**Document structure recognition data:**

============

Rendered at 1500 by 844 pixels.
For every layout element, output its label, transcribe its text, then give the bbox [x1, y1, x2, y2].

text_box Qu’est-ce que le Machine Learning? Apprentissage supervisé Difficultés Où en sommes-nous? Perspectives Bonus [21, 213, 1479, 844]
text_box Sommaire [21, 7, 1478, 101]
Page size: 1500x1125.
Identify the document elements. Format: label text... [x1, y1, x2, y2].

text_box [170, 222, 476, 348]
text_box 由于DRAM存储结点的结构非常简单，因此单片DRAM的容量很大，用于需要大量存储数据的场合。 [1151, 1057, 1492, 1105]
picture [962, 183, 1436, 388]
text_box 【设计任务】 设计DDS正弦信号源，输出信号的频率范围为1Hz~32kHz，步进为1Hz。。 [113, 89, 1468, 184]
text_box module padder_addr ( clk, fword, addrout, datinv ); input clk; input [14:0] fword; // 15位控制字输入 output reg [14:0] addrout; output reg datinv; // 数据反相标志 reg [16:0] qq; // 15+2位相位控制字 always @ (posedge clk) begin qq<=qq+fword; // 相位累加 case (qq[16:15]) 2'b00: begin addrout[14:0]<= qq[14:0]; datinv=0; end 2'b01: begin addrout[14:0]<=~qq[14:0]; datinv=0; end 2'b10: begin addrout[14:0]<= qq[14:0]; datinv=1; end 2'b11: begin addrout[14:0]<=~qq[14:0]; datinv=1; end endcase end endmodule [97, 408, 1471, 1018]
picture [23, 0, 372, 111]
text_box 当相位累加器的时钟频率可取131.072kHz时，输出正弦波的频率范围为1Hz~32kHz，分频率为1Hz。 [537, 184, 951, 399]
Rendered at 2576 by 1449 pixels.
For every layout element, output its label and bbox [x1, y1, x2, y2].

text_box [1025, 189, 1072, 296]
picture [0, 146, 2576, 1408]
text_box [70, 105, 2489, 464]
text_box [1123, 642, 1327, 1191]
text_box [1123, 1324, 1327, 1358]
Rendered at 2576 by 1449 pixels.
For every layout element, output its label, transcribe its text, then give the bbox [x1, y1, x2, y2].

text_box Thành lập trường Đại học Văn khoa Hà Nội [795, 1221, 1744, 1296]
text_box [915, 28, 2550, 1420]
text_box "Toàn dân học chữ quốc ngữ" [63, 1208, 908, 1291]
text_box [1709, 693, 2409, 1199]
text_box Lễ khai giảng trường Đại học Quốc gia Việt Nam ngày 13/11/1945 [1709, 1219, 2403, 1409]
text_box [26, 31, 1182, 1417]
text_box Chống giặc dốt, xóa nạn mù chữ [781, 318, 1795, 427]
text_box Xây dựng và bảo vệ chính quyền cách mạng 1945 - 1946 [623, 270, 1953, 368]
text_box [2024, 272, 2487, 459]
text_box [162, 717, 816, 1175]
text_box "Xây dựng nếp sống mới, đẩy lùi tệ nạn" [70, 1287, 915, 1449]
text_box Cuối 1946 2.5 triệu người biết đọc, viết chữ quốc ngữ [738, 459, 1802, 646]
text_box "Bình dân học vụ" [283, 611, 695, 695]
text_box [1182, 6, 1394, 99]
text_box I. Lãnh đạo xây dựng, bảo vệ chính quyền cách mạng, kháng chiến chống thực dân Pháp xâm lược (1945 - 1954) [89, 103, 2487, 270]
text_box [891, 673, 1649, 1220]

============

**Exercise brief:** Print nothing but the lines from the line with "text_box [170, 222, 476, 348]" to the last line of the records above. Both of those lines count.

**Result of this task:**
text_box [170, 222, 476, 348]
text_box 由于DRAM存储结点的结构非常简单，因此单片DRAM的容量很大，用于需要大量存储数据的场合。 [1151, 1057, 1492, 1105]
picture [962, 183, 1436, 388]
text_box 【设计任务】 设计DDS正弦信号源，输出信号的频率范围为1Hz~32kHz，步进为1Hz。。 [113, 89, 1468, 184]
text_box module padder_addr ( clk, fword, addrout, datinv ); input clk; input [14:0] fword; // 15位控制字输入 output reg [14:0] addrout; output reg datinv; // 数据反相标志 reg [16:0] qq; // 15+2位相位控制字 always @ (posedge clk) begin qq<=qq+fword; // 相位累加 case (qq[16:15]) 2'b00: begin addrout[14:0]<= qq[14:0]; datinv=0; end 2'b01: begin addrout[14:0]<=~qq[14:0]; datinv=0; end 2'b10: begin addrout[14:0]<= qq[14:0]; datinv=1; end 2'b11: begin addrout[14:0]<=~qq[14:0]; datinv=1; end endcase end endmodule [97, 408, 1471, 1018]
picture [23, 0, 372, 111]
text_box 当相位累加器的时钟频率可取131.072kHz时，输出正弦波的频率范围为1Hz~32kHz，分频率为1Hz。 [537, 184, 951, 399]
Rendered at 2576 by 1449 pixels.
For every layout element, output its label and bbox [x1, y1, x2, y2].

text_box [1025, 189, 1072, 296]
picture [0, 146, 2576, 1408]
text_box [70, 105, 2489, 464]
text_box [1123, 642, 1327, 1191]
text_box [1123, 1324, 1327, 1358]
Rendered at 2576 by 1449 pixels.
For every layout element, output its label, transcribe its text, then give the bbox [x1, y1, x2, y2].

text_box Thành lập trường Đại học Văn khoa Hà Nội [795, 1221, 1744, 1296]
text_box [915, 28, 2550, 1420]
text_box "Toàn dân học chữ quốc ngữ" [63, 1208, 908, 1291]
text_box [1709, 693, 2409, 1199]
text_box Lễ khai giảng trường Đại học Quốc gia Việt Nam ngày 13/11/1945 [1709, 1219, 2403, 1409]
text_box [26, 31, 1182, 1417]
text_box Chống giặc dốt, xóa nạn mù chữ [781, 318, 1795, 427]
text_box Xây dựng và bảo vệ chính quyền cách mạng 1945 - 1946 [623, 270, 1953, 368]
text_box [2024, 272, 2487, 459]
text_box [162, 717, 816, 1175]
text_box "Xây dựng nếp sống mới, đẩy lùi tệ nạn" [70, 1287, 915, 1449]
text_box Cuối 1946 2.5 triệu người biết đọc, viết chữ quốc ngữ [738, 459, 1802, 646]
text_box "Bình dân học vụ" [283, 611, 695, 695]
text_box [1182, 6, 1394, 99]
text_box I. Lãnh đạo xây dựng, bảo vệ chính quyền cách mạng, kháng chiến chống thực dân Pháp xâm lược (1945 - 1954) [89, 103, 2487, 270]
text_box [891, 673, 1649, 1220]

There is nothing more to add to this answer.